---------- Provided information
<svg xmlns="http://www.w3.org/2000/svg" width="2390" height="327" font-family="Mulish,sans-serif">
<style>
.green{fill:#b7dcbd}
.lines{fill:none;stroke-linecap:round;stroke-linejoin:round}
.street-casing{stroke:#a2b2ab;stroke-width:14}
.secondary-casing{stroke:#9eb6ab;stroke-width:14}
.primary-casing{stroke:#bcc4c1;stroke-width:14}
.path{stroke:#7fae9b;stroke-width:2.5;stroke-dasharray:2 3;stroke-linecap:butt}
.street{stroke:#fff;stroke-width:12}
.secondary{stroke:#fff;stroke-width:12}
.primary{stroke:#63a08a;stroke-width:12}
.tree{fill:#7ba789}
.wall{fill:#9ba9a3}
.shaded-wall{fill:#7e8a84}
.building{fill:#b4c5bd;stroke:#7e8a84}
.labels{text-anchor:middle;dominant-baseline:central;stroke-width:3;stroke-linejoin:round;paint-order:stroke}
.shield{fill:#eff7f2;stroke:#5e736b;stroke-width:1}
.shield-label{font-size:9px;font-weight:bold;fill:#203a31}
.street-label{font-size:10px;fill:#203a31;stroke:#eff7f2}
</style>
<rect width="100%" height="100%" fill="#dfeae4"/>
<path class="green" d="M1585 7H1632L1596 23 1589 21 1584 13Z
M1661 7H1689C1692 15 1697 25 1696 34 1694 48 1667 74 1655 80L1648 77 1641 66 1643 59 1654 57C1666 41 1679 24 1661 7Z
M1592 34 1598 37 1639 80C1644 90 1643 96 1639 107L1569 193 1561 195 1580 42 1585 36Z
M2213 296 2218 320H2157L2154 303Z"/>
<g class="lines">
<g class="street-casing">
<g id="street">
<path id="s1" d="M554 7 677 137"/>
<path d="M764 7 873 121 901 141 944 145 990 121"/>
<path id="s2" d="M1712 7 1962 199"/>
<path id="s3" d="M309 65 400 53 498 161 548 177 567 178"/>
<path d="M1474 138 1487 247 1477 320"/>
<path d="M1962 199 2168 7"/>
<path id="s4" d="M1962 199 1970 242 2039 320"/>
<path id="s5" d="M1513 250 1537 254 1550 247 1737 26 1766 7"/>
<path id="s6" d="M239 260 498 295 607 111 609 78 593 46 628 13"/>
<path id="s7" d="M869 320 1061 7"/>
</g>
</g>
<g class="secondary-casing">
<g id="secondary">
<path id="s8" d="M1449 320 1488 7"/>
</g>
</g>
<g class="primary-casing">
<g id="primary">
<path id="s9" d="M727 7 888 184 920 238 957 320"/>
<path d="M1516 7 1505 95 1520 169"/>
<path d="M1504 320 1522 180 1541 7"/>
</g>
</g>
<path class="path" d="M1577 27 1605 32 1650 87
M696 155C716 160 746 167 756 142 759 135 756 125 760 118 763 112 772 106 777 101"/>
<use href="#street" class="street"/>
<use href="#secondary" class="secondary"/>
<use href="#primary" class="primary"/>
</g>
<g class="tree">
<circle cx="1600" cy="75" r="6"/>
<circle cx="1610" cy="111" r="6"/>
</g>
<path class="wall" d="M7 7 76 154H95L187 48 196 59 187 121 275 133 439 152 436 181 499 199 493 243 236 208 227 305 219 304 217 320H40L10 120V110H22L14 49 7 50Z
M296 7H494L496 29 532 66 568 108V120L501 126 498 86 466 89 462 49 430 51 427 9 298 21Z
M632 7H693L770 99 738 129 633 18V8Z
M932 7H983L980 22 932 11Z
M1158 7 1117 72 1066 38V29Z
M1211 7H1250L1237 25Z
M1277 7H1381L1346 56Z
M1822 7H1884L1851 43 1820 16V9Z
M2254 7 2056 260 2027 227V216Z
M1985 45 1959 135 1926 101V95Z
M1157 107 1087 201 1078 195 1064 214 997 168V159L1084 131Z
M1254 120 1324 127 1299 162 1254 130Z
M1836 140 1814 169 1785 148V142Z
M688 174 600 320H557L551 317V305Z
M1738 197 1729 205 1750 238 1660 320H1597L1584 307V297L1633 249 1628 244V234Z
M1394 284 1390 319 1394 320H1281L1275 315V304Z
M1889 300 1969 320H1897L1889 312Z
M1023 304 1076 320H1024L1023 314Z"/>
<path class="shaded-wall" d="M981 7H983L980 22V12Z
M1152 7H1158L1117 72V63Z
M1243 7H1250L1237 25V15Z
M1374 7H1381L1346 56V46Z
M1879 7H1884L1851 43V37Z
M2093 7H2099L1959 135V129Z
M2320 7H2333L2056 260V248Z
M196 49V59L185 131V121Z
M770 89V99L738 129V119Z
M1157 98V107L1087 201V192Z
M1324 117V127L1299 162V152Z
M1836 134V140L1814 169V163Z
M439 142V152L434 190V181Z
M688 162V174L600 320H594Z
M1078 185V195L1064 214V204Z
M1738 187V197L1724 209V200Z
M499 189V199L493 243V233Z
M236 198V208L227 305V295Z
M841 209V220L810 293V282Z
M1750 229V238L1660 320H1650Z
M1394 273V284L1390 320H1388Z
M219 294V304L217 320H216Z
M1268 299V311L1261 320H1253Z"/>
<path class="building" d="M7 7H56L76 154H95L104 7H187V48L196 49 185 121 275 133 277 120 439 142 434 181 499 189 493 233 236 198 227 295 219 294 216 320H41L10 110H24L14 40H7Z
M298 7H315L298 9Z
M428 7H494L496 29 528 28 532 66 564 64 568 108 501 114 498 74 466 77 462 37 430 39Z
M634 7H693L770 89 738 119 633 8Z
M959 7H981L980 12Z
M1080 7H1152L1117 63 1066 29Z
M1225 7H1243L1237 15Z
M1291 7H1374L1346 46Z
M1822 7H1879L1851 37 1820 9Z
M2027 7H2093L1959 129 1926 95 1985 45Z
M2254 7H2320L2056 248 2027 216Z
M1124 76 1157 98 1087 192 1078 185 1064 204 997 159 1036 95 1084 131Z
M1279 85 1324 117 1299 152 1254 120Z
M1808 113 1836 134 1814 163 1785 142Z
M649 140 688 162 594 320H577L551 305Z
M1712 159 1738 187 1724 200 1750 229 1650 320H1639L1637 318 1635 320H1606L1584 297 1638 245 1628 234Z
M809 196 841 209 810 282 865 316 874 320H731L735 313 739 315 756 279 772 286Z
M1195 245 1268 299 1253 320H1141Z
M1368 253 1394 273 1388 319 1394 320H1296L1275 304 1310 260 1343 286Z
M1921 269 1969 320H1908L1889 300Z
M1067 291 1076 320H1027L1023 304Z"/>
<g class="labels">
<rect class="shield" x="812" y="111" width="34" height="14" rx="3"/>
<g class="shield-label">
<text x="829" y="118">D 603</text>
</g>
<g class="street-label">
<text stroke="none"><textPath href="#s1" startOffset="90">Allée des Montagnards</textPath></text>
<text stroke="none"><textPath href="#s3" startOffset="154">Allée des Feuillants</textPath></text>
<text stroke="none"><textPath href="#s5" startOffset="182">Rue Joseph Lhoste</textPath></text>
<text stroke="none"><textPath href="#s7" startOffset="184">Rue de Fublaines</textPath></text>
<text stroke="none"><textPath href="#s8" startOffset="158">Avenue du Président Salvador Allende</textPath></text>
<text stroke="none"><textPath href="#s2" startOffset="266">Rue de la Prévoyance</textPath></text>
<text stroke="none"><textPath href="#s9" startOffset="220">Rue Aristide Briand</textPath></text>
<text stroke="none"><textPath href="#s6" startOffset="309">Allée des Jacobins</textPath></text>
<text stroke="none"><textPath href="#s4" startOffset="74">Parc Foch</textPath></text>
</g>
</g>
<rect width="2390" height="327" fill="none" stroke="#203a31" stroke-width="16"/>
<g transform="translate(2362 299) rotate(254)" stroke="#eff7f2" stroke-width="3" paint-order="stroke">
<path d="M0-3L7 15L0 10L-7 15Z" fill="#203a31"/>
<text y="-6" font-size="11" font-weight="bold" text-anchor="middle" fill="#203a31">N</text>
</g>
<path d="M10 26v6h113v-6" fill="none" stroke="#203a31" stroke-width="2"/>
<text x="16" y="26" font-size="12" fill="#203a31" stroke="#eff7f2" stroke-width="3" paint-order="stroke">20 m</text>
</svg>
--------------------
#### What you should do:
Report every line from the material above that mentions the word "lines".

#### Solution:
.lines{fill:none;stroke-linecap:round;stroke-linejoin:round}
<g class="lines">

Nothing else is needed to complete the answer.